What you have to do: Your answer is one number, how many lines in the entries include "integration".

(Data provided begins)

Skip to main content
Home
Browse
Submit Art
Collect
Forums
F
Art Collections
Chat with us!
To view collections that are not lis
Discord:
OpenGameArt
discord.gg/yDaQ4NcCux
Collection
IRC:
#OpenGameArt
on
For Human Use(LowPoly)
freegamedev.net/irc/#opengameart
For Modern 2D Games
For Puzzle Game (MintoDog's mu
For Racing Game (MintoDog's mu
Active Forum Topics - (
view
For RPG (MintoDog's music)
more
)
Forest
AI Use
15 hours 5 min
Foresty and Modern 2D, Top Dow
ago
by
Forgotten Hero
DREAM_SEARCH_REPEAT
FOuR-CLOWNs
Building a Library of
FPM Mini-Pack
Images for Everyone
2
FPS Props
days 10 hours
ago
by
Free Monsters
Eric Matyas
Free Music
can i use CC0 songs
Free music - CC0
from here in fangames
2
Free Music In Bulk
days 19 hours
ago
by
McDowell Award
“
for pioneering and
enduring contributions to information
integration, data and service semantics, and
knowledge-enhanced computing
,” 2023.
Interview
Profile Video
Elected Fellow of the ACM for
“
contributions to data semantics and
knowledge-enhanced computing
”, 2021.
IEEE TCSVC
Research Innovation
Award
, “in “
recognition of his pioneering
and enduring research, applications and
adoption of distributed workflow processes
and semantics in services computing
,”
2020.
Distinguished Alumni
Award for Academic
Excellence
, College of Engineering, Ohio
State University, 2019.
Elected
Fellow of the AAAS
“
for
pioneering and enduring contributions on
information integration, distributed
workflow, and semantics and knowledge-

(Data provided ends)

Task answer: 2